The cost of treating patients who develop sepsis in the hospital rose by 20% in just three years, with hospitals spending $1.5 billion more last year than in 2015, according to a new analysis.
The report, published Thursday by Premier, found that although the number of patients who developed sepsis during their hospital stay declined by 15% from 2015 to 2018, those patients were more likely to get septic shock—the most severe form of sepsis—and therefore cost more to treat.
Septic shock "is quite a bit more costly because of the level of care needed for those patients," said Dr. Madeleine Biondolillo, vice president of quality innovation at Premier.

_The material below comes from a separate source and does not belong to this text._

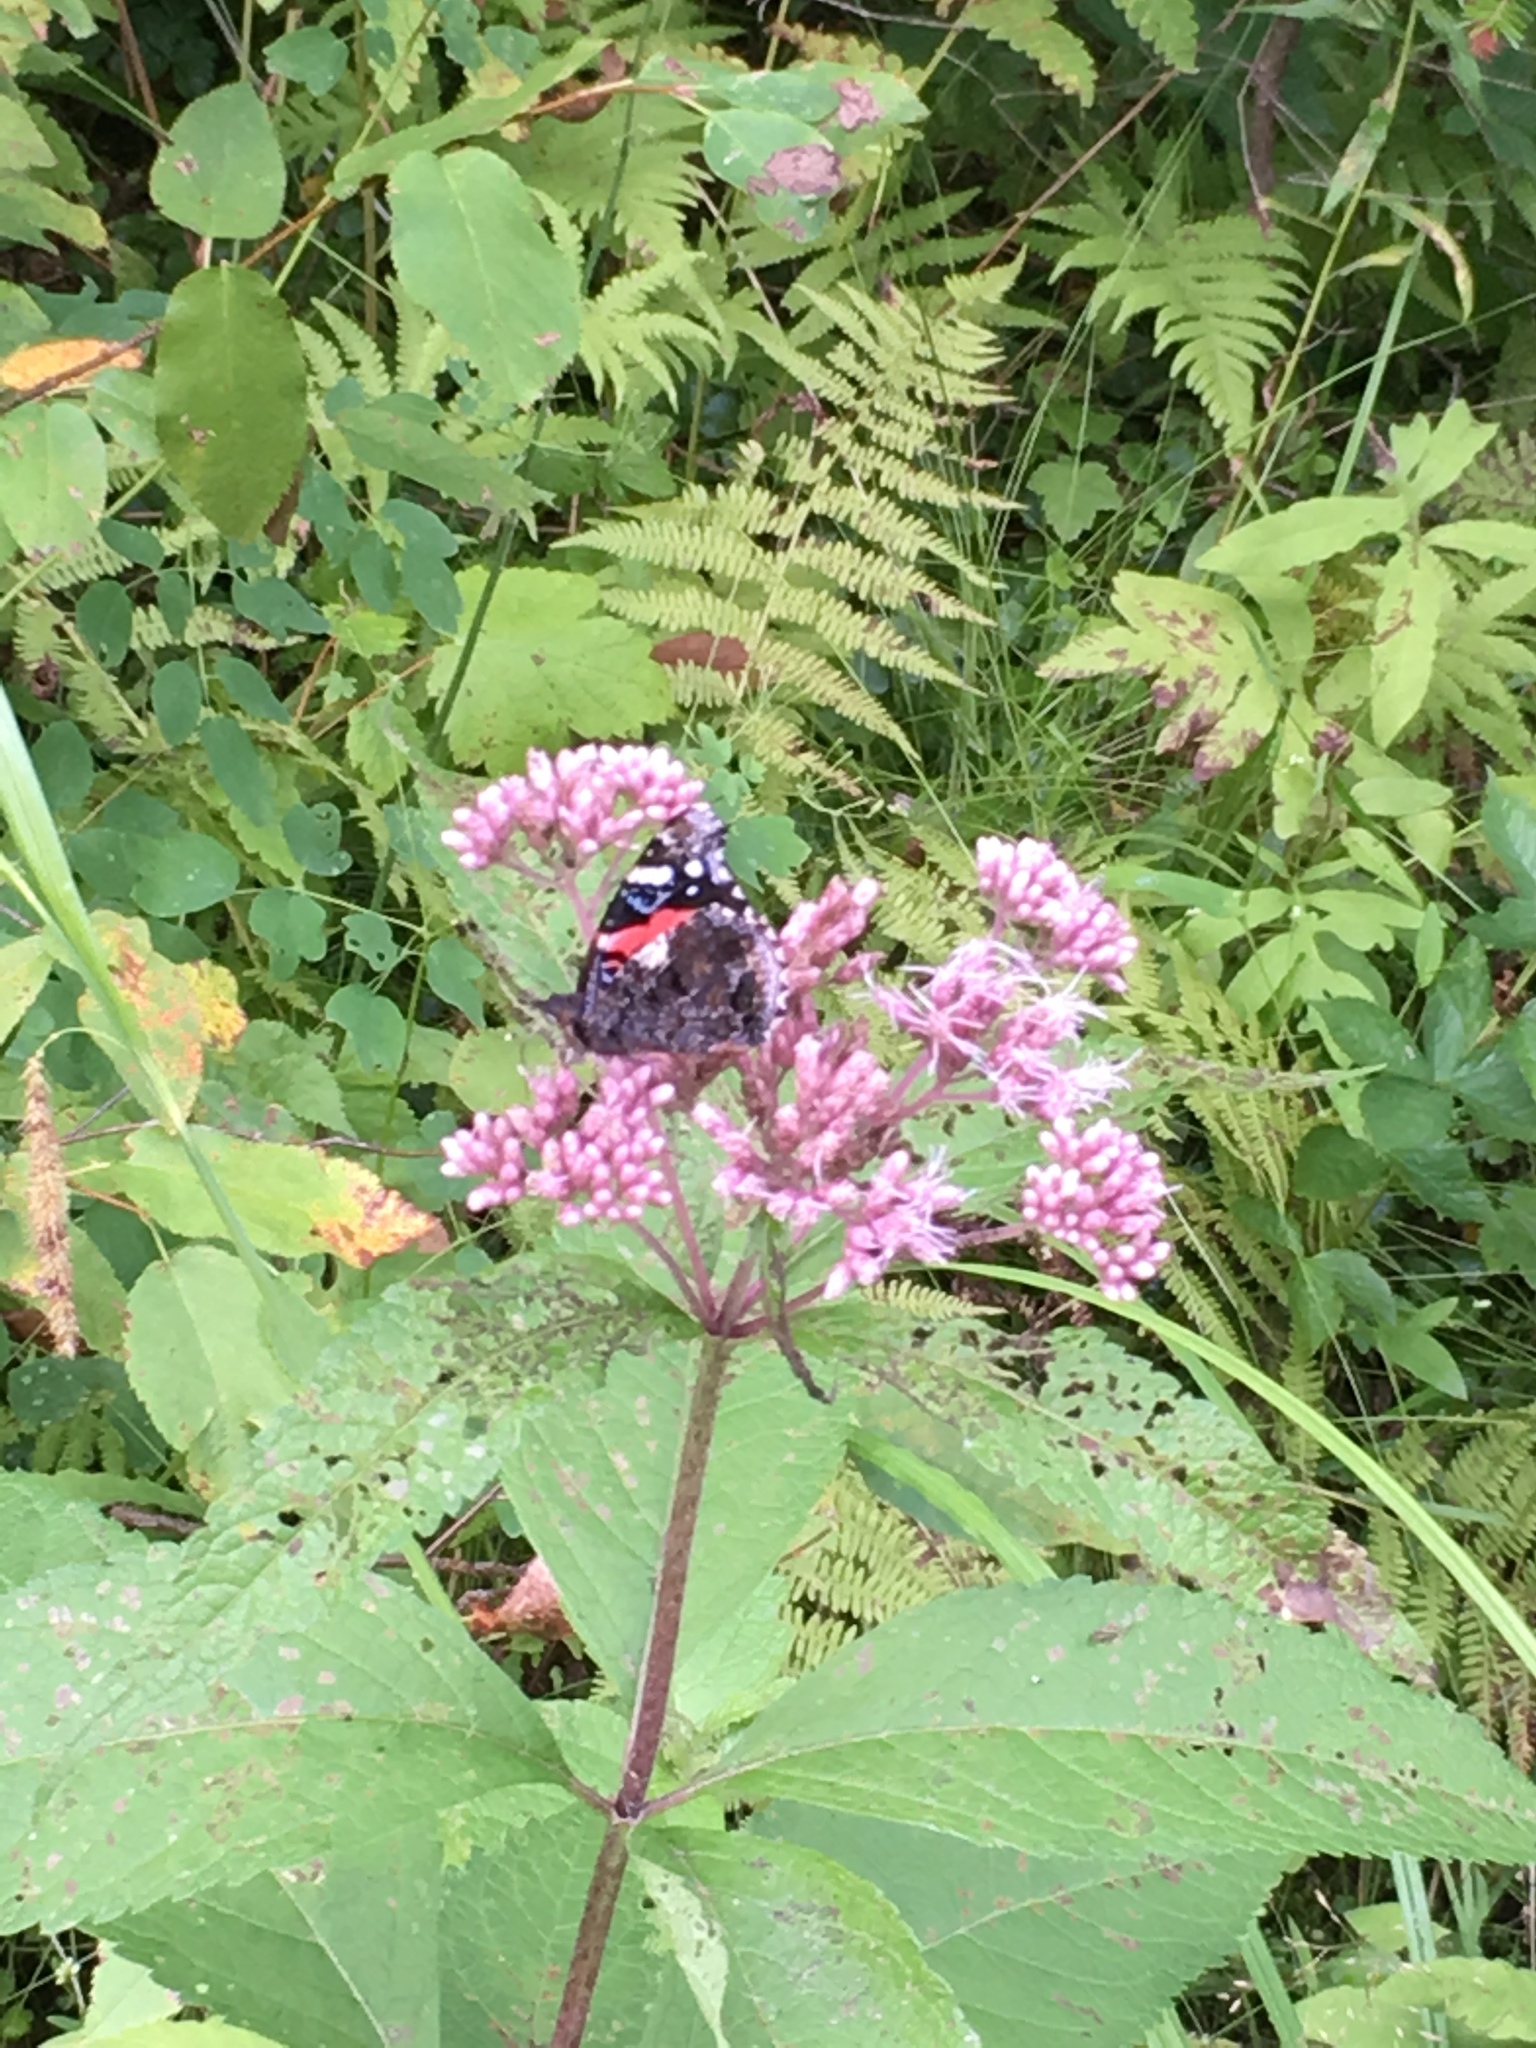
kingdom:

Premier found that the average cost per case for hospital-associated sepsis jumped from about $58,000 in October 2015 to about $70,000 in September 2018. At the same time, patients who developed sepsis in the hospital were 10% more likely to have septic shock than those with sepsis upon admission. Septic shock is the last stage of sepsis and the most deadly.
Biondolillo said septic shock is probably more common among patients already in the hospital because they are sicker. Patients with weakened immune systems and trauma are at risk for sepsis.
Another reason could be that efforts around sepsis have been more focused on ways to identify and treat sepsis upon admission to the emergency department. Less attention has been paid to continuously monitoring the condition in inpatient units, Biondolillo said. This could allow sepsis to go undetected and escalate to septic shock.
"The answer is if it works great in the ED, do it everywhere," she said.
Efforts around sepsis could be more focused in the ED because the vast majority of sepsis patients—about 92.5%—already have the condition when admitted to the hospital.
It also costs less for a hospital to treat sepsis upon admission, at about $22,000 per case on average compared to $70,000 for hospital-associated sepsis, according to the Premier analysis. Detecting sepsis upon admission likely means the patients are in the beginning stages of the illness when it's easier to reverse, Biondolillo said.
Time is of the essence when it comes to sepsis. Once patients show clear sepsis warning signs like organ failure, it becomes difficult to reverse the condition's course and the mortality rate increases. An estimated 250,000 people die from sepsis each year in the U.S.
As a result, the CMS requires hospitals to comply with a sepsis bundle, which involves hospitals initiating treatment within three- and six-hour time frames. The national average compliance rate for the bundle is 51%, according to the most recent data on Hospital Compare.
Premier's analysis included data from 871 hospitals representing 1.7 million cases.